Little Red Riding Hood, known to most as 7-year-old Tha’lesha Campbell, skipped across the stage smiling.

She waited for the prompt from her drama teacher and play narrator, Jeff Jordan, and recited her lines before running off stage like she’d rehearsed. The crowd laughed and cheered in response.

“It really was wonderful,” said her mother, Candee Shuler. “She was just so excited, and I love to see her being happy.”

Student performances are the norm at Ashley River Creative Arts Elementary, but this one brought some teachers and parents tears of happiness.

The district’s flagship arts elementary school has about 40 students who have serious physical and mental disabilities, and they were the starring actors in a play watched by the entire school on Friday.

“It teaches them self-esteem,” said Jill Sneed, one of the school’s special education teachers. “They get that acceptance from their peers that comes naturally, and you can’t teach that.”

Jordan started organizing the plays several years ago when the school started a drama class for special-needs students. He figures out what every child can do, and he designs a performance to showcase their skills. The class uses the entire school year to prepare for the 30-minute production.

“We try to find a place for every kid to have something,” he said.

For some students, it’s an accomplishment to simply be on stage wearing a costume.

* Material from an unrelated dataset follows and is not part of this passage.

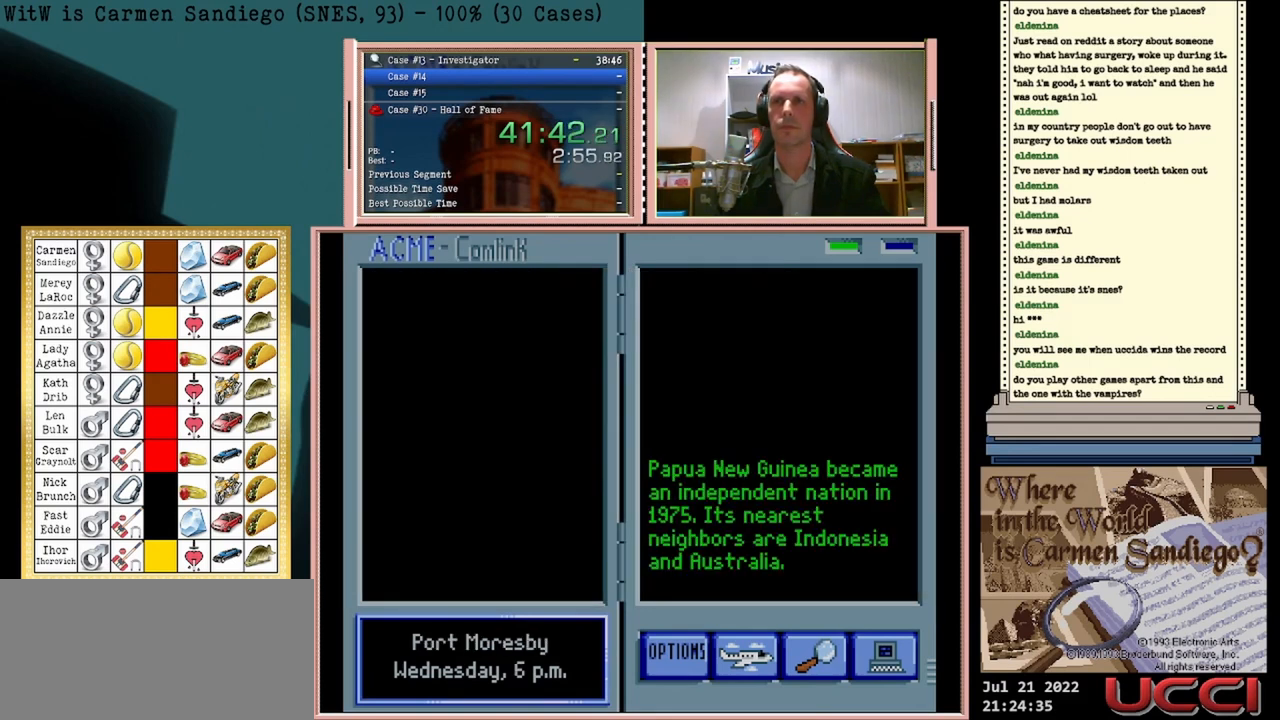
{"buttons": ["A"], "events": []}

Students who can learn lines had brief speaking parts, while others made animal noises.

Non-verbal students had roles, too. One boy who liked to jump was given the part of a frog, and a handful wore duck costumes and walked hand-in-hand on stage.

Jordan facilitated the play from beginning to end by narrating and acting alongside the cast. Students immersed themselves in their roles, and the enthusiasm was contagious and entertaining. At one point, all of the school’s nearly 600 students rose to do the chicken dance, and they later clapped in unison as Little Red Riding Hood, a frog, monkey and others grinned and boogied on stage.

School Principal Cathie Middleton said she wants the school to have a culture where everyone is special, accepted and respected, and the special needs students’ play is one way that message is reinforced.

“Not everyone is alike, and that’s OK,” she said.

Cindy McCown, the district’s department director for students with special needs, said the school is a showcase for diversity and equal access. She wasn’t aware of another district elementary school that hosts this kind of performance.

“It brings a lot of awareness of what our students are able to do,” she said.

Beth Bonacci, whose autistic son played a chicken in the production, said she loved seeing how much the rest of the school appreciated and supported their friends on stage. She felt proud watching her son stand in front of hundreds of people and speak into a microphone.

“The whole school comes together to support our special kids,” she said.

Campbell received a bouquet of flowers from her first-grade teacher after the performance and burst into tears. Each of her first-grade classmates made her a card, and others wanted to give her hugs and tell her “Good job!”

Jordan said it’s rewarding to see students enjoy themselves and make progress.

“It’s been a great way to celebrate these kids and to show they are an important part of our school and that we learn something valuable from them,” he said. “It’s been one of the greatest things I’ve done in 20 years.”